Así pues, fueron sus vivencias bélicas y la relación con la norteamericana Laura Riding las que hicieron de Graves un creador original, escasamente contamidado de movimientos y modas literarias. La depresión en que quedó sumido a comienzos de los años 20 le orientó decisivamente hacia una concepción terapeútica y visceral de la poesía; y los años de convivencia y estrecha colaboración literaria con Laura Riding le sirvieron para desprenderse de la blandura desabrida de los Georgianos.
Poeta demiúrgico
A pesar de la importancia de su obra en prosa, no debemos vacilar en atribuir a la misma un papel secundario en relación a la poesía, que constituyó su objetivo primordial desde la adolescencia y dio lugar a una larga secuencia de títulos desde que en 1916 publicara su primer volúmen de versos.
Sus poemas fueron claramente ganando en belleza, hondura y personalidad conforme avanzaban los años, hasta conformar esa imagen del poeta que, finalmente, queda culminada con su desaparición. En muchos aspectos, hemos de cifrar su valía en todo aquello que le hace diferente de sus coetáneos. Así, su condición de poeta eminentemente lírico, intensamente romántico, inequívocamente demiúrgico resulta tan inhabitual en estos tiempos como la índole peculiar de su clasicismo, distanciador y lacónico en sus recursos expresivos. ¿Quién, si no Graves, podría escribir sin un atomo de ironía lo siguiente: "La función de la poesía es la invocación religiosa de la Musa; su utilidad es esa experiencia mixta de exaltación y horror que la presencia de ella despierta?".

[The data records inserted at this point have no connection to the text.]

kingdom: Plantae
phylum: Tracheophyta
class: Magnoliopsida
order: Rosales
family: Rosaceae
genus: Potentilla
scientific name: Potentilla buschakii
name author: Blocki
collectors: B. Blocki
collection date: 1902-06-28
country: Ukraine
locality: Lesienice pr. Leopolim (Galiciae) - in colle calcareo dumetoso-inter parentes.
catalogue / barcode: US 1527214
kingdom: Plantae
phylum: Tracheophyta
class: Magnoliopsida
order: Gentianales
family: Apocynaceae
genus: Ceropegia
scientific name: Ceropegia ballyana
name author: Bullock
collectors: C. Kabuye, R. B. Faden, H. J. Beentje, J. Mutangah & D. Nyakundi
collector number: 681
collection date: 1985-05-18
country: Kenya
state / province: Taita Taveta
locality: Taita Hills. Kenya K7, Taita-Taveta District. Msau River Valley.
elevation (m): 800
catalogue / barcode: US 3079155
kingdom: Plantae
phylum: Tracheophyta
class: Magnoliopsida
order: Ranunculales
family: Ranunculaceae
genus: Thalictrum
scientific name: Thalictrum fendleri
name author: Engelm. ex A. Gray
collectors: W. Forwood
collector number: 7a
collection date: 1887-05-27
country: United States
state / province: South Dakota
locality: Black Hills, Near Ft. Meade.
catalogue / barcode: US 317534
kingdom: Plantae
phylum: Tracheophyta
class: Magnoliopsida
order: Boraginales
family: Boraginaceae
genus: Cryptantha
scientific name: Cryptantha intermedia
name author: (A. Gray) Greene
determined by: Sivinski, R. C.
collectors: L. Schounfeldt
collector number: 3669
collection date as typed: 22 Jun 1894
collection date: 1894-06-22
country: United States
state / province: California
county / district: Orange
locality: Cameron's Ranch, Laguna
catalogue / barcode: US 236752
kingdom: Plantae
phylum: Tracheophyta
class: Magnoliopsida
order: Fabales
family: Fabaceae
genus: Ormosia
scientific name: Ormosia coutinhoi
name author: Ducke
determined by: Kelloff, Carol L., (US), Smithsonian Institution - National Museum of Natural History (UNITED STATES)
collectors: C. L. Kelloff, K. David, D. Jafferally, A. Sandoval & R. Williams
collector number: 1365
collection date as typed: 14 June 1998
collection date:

A la postre, sin embargo, el clasicismo de Graves no es de tipo apolíneo, pues está henchido de una pasión por el principio femenino de la que brotan sus mejores poemas. A este respecto el poeta nos confiesa: "Mi tema principal fue siempre la imposibilidad en la práctica, trascendida sólo por una creencia en los milagros, de que existiese un amor absoluto y continuado entre el hombre y la mujer". Más que ninguna otra cosa, ciertamente, Graves fue el poeta que amaba a las mujeres, y que hizo de ese amor su fuente de inspiración esencial. Desde su primer matrimonio con Nancy Nicholson, la enérgica feminista que era hija del pintor William Nicholson, hasta sus encuentros con las jóvenes admiradoras que venían a visitarle a Deiá, Graves vivió siempre con el feraz estímulo de su fervor por las mujeres, importándole más la exploración de la verdad a través de su poesía meditativa que la búsqueda de la vanidad y el éxito literario. La honestidad filosófica y psicológica de su empeño se da la mano con la destreza técnica de su arte, la misma que se hizo famosa por la paciencia y la obstinación con la que trabaja sus composiciones a través de innumerables revisiones y retoques. Al cabo de casi un siglo de vida, Robert Graves deja atrás un centenar largo de libros y un número considerable de hijos, nietos y biznietos. Quien hizo del amor por la literatura y las mujeres el eje de su vida tiene así asegurada, me parece, su pervivencia en el tiempo.